▶ **REQUIRED ACTION**:
Answer these questions from the text on the gutta-percha solution:
(a) How much lead carbonate does the preparation call for?
(b) Who proposed lead carbonate, and in what year?
(c) In what proportions did the solution introduced by Auspitz under the name Traumaticine combine gutta-percha and chloroform?

▶ **SUPPLIED TEXT**:
Related entry: Gutta-Percha.—Gutta-Percha
Preparation.—"Gutta-percha, in thin slices, fifteen grammes (15 Gm.) [231 grs.]; commercial chloroform, one hundred cubic centimeters (100 Cc.) [3 fl℥, 183♏]; lead carbonate, in fine powder, seventeen grammes (17 Gm.) [262 grs.]. Add the gutta-percha to seventy-five cubic centimeters (75 Cc.) [2 fl℥, 257♏] of the chloroform contained in the bottle, cork it well, and shake it occasionally until the gutta-percha is dissolved. Then add the lead carbonate, previously mixed with the remainder of the chloroform, and, having several times shaken the whole together, at intervals of 1/2 hour, set the mixture aside until the insoluble matters have subsided and the solution has become perfectly clear. Lastly, decant the liquid and preserve it in small, cork-stoppered vials"—(Nat. Form.).
As chloroform does not make a clear solution of gutta-percha, Maschke proposed agitation of the solution with water (1 to 1 1/2 per cent), to hasten the collection of the impurities at the top of the solution. Others have proposed heavy, insoluble substances to carry with them in precipitation the insoluble matter. Chief among these was lead carbonate, proposed by Wm. Hodgson, Jr., in 1861, which, by causing the impurities to subside with it, renders the solution clear and colorless, or nearly so. The liquid may then be decanted. On account of its character it can not be filtered. Should it by evaporation become too dense, a little chloroform may be added. Under the name TRAUMATICINE, Auspitz, of Vienna, introduced a solution of gutta-percha (1 part) in chloroform (10 parts).
Action and Medical Uses.—An adhesive protective. (For uses, see Gutta-percha.)

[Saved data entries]
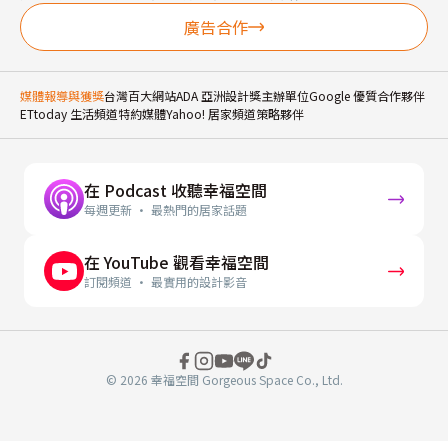
廣告合作
媒體報導與獲獎
台灣百大網站
ADA 亞洲設計獎主辦單位
Google 優質合作夥伴
ETtoday 生活頻道特約媒體
Yahoo! 居家頻道策略夥伴
在 Podcast 收聽幸福空間
每週更新 · 最熱門的居家話題
在 YouTube 觀看幸福空間
訂閱頻道 · 最實用的設計影音
© 2026 幸福空間 Gorgeous Space Co., Ltd.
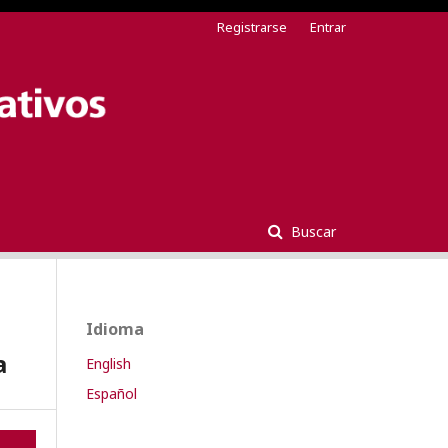
Registrarse
Entrar
Buscar
Idioma
a
English
Español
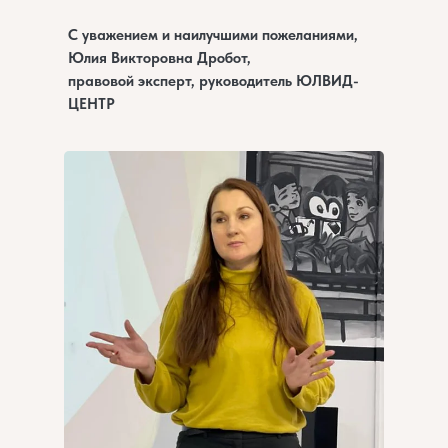
С уважением и наилучшими пожеланиями,
Юлия Викторовна Дробот,
правовой эксперт, руководитель ЮЛВИД-
ЦЕНТР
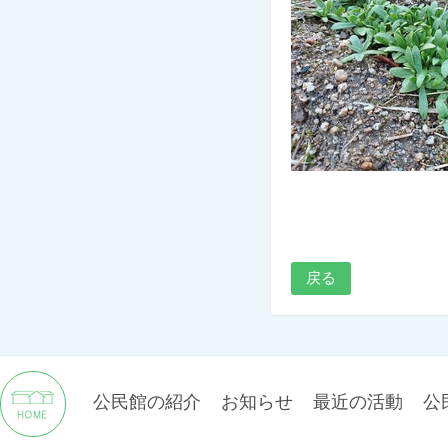
戻る
公民館の紹介
お知らせ
最近の活動
公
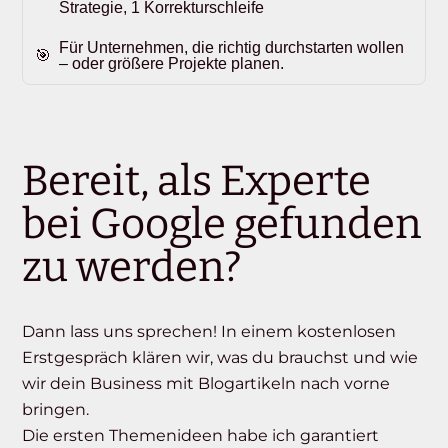
Strategie, 1 Korrekturschleife
Für Unternehmen, die richtig durchstarten wollen
– oder größere Projekte planen.
Bereit, als Experte
bei Google gefunden
zu werden?
Dann lass uns sprechen! In einem kostenlosen
Erstgespräch klären wir, was du brauchst und wie
wir dein Business mit Blogartikeln nach vorne
bringen.
Die ersten Themenideen habe ich garantiert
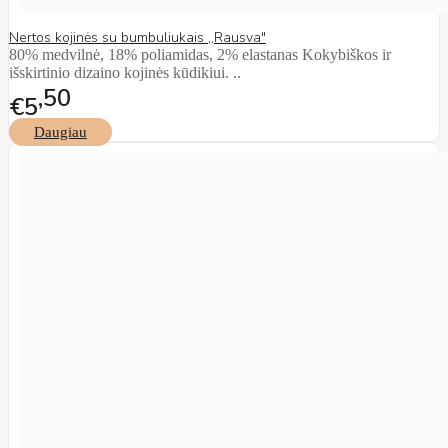
Nertos kojinės su bumbuliukais ,,Rausva"
80% medvilnė, 18% poliamidas, 2% elastanas Kokybiškos ir
išskirtinio dizaino kojinės kūdikiui. ..
50
€5
Daugiau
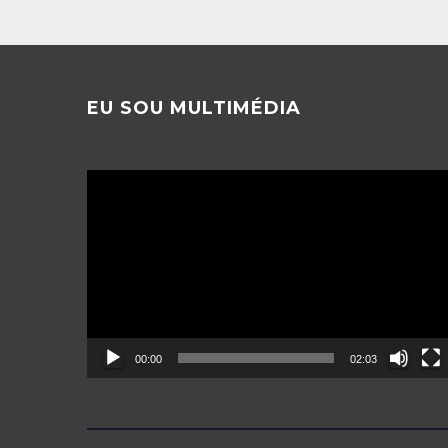
EU SOU MULTIMÉDIA
Reprodutor
de
vídeo
00:00
02:03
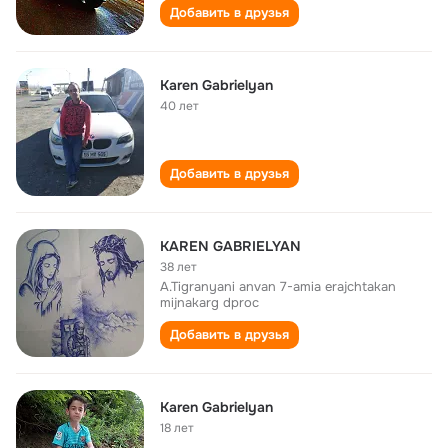
Добавить в друзья
Karen Gabrielyan
40 лет
Добавить в друзья
KAREN GABRIELYAN
38 лет
A.Tigranyani anvan 7-amia erajchtakan
mijnakarg dproc
Добавить в друзья
Karen Gabrielyan
18 лет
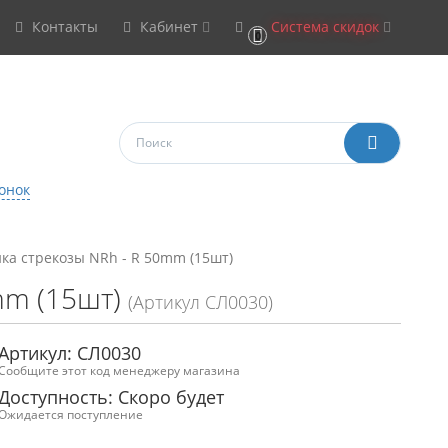
Контакты
Кабинет
Система скидок
0
онок
ка стрекозы NRh - R 50mm (15шт)
mm (15шт)
(Артикул СЛ0030)
Артикул: СЛ0030
Сообщите этот код менеджеру магазина
Доступность: Скоро будет
Ожидается поступление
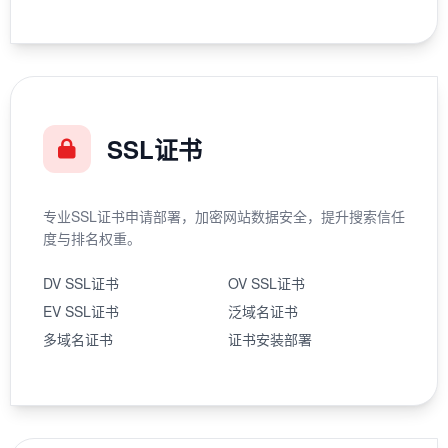
SSL证书
专业SSL证书申请部署，加密网站数据安全，提升搜索信任
度与排名权重。
DV SSL证书
OV SSL证书
EV SSL证书
泛域名证书
多域名证书
证书安装部署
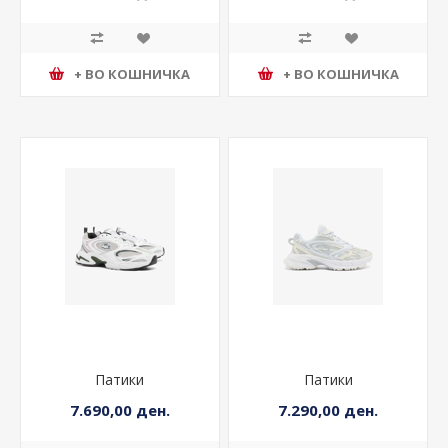
7.290,00 ден.
5.490,00 ден.
+ ВО КОШНИЧКА
+ ВО КОШНИЧКА
Патики
Патики
7.690,00 ден.
7.290,00 ден.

▶ **RESULT**:
(a) Seventeen grammes (17 Gm.), or 262 grains.
(b) Wm. Hodgson, Jr., in 1861.
(c) It used 1 part gutta-percha in 10 parts chloroform.